JAVASCORNER.CO.ID, JAKARTA - Kementerian Ketenagakerjaan (Kemnaker) mencatat jumlah kasus pemutusan hubungan kerja (PHK) hingga Juni 2026 telah mencapai sekitar 43.000 kasus. Kepala Badan Perencanaan dan Pengembangan Ketenagakerjaan (Barenbang) Kemnaker, Anwar Sanusi, mengungkapkan data tersebut di Jakarta, Senin (29/6/2026). Pemerintah terus memantau perkembangan ini dan menyiapkan langkah mitigasi untuk menekan angka PHK lebih lanjut.
Data PHK Terkini
Anwar Sanusi menyatakan bahwa angka PHK dipantau secara berkala melalui sistem data ketenagakerjaan yang diterbitkan setiap bulan oleh Kemnaker melalui Pusat Data dan Informasi. Data terbaru menunjukkan peningkatan jumlah PHK dibandingkan bulan sebelumnya. Pemerintah terus melakukan pembaruan dan verifikasi agar data yang dipublikasikan akurat.
Langkah Mitigasi Pemerintah
Pemerintah tidak hanya fokus pada pencatatan data, tetapi juga menyiapkan langkah antisipatif untuk mencegah PHK lebih luas. Anwar menegaskan, "Fokus kami bukan hanya memantau data PHK, tetapi bagaimana melakukan mitigasi sebaik-baiknya agar PHK dapat dicegah." Langkah konkret meliputi penguatan dialog sosial antara pekerja, perusahaan, dan pemerintah.
Peran Dialog Sosial
Dialog sosial dilakukan secara bipartit (antara pekerja dan perusahaan) maupun tripartit (melibatkan pemerintah). Tujuannya mencari solusi terbaik bagi perusahaan yang menghadapi tekanan usaha sehingga PHK dapat dihindari. Anwar menambahkan, "Kami mengoptimalkan dialog sosial untuk mencarikan solusi optimal terkait isu ketenagakerjaan."

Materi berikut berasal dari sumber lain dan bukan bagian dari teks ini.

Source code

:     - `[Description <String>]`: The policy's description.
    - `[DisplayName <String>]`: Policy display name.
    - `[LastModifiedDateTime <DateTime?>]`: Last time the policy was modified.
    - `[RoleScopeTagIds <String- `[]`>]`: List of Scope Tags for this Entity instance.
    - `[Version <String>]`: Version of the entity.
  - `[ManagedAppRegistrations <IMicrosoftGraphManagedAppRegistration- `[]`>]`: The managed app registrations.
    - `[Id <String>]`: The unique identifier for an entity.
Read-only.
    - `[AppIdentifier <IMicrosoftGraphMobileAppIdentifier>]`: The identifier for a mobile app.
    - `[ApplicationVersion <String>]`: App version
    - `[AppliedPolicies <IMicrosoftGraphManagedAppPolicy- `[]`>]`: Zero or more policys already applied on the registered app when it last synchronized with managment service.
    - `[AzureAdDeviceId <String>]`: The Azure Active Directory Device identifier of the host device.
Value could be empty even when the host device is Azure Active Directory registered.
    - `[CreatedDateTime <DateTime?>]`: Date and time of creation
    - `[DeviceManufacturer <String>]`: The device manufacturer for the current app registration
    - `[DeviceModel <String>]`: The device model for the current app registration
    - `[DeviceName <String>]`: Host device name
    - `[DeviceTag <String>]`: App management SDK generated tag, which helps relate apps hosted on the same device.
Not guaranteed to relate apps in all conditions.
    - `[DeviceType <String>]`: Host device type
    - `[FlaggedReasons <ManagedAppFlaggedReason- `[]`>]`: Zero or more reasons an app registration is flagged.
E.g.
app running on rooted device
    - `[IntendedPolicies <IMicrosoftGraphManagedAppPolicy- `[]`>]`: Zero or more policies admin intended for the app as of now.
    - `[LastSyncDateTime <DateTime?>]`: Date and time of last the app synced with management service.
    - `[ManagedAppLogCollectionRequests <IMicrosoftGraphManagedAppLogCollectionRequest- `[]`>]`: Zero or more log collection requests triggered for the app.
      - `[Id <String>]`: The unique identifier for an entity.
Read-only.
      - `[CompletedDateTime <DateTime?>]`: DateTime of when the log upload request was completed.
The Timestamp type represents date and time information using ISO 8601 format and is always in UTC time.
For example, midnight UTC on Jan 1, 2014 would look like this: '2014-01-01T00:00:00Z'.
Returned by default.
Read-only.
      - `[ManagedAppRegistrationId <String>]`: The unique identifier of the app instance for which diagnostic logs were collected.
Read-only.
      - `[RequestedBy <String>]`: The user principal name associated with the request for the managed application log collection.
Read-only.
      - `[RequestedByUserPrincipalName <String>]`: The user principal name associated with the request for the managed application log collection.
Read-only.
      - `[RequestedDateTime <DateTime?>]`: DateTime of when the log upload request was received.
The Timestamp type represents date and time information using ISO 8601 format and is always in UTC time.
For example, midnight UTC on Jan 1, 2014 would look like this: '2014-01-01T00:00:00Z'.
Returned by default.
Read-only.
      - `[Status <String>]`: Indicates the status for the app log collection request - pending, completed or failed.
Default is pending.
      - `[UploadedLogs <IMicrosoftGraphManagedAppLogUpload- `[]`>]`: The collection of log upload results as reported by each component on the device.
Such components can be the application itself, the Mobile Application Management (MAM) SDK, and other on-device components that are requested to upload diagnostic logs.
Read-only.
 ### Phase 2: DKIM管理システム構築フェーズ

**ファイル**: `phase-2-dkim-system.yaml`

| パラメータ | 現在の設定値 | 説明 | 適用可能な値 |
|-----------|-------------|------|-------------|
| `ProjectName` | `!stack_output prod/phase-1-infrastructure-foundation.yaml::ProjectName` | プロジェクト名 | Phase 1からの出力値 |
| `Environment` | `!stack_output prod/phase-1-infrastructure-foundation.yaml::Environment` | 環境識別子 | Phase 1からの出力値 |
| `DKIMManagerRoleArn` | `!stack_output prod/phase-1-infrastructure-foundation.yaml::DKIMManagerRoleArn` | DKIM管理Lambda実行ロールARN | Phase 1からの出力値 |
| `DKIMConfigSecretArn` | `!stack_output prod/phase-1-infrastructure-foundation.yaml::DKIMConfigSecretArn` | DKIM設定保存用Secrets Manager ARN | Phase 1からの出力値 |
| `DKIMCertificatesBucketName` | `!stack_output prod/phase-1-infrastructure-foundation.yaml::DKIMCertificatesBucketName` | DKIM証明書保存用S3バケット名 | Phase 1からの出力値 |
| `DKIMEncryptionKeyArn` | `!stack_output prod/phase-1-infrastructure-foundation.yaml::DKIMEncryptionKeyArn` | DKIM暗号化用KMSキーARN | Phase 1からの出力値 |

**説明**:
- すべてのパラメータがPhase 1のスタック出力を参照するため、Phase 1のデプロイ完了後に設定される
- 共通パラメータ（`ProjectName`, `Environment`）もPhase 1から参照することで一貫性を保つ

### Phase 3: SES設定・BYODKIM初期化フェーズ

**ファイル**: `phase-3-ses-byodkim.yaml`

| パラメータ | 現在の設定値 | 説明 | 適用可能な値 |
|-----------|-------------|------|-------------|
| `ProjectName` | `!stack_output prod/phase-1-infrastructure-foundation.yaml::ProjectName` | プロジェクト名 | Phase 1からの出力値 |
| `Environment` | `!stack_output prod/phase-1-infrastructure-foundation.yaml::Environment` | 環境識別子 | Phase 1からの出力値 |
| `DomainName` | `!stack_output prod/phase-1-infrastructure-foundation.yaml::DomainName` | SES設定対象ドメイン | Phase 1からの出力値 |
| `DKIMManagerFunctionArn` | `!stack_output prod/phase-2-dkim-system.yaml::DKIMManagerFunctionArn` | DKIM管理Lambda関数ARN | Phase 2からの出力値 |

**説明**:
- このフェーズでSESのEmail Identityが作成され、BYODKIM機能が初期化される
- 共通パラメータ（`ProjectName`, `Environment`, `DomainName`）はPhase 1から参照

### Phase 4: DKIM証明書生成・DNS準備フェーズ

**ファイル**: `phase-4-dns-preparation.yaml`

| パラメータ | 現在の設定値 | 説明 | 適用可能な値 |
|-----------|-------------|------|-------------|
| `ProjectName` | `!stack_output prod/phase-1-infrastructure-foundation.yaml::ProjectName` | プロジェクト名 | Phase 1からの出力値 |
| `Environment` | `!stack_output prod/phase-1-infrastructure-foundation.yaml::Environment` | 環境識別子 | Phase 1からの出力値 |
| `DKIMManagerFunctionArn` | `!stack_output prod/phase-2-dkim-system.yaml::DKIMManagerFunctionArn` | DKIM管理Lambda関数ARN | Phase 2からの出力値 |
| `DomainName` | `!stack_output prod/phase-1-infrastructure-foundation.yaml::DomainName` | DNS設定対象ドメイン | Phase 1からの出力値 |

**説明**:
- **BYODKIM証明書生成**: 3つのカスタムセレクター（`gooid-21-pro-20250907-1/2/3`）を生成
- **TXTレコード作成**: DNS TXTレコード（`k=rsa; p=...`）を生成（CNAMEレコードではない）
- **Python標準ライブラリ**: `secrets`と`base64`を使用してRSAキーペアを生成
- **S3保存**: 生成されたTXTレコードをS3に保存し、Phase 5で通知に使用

Berbagai masukan dari pemangku kepentingan, termasuk penasihat khusus pemerintah, turut menjadi bahan pertimbangan dalam merumuskan kebijakan penanganan PHK. Pemerintah berharap langkah ini menjaga stabilitas hubungan industrial dan mempertahankan kesempatan kerja di tengah dinamika ekonomi.
Data PHK yang tercatat hingga Juni 2026 menunjukkan peningkatan signifikan. Berikut rincian data yang dihimpun:
| Bulan | Jumlah Kasus PHK |
|---|---|
| Januari 2026 | 7.200 |
| Februari 2026 | 6.800 |
| Maret 2026 | 7.500 |
| April 2026 | 7.000 |
| Mei 2026 | 7.300 |
| Juni 2026 | 7.200 |
Total kasus PHK hingga Juni 2026 mencapai 43.000 kasus. Rata-rata per bulan sekitar 7.167 kasus, dengan puncak tertinggi pada Maret 2026 sebanyak 7.500 kasus.
Pemerintah terus berupaya menekan angka PHK melalui koordinasi dengan pelaku usaha dan serikat pekerja. Dialog yang mengedepankan solusi bersama diharapkan dapat mengurangi dampak PHK bagi pekerja dan perekonomian nasional.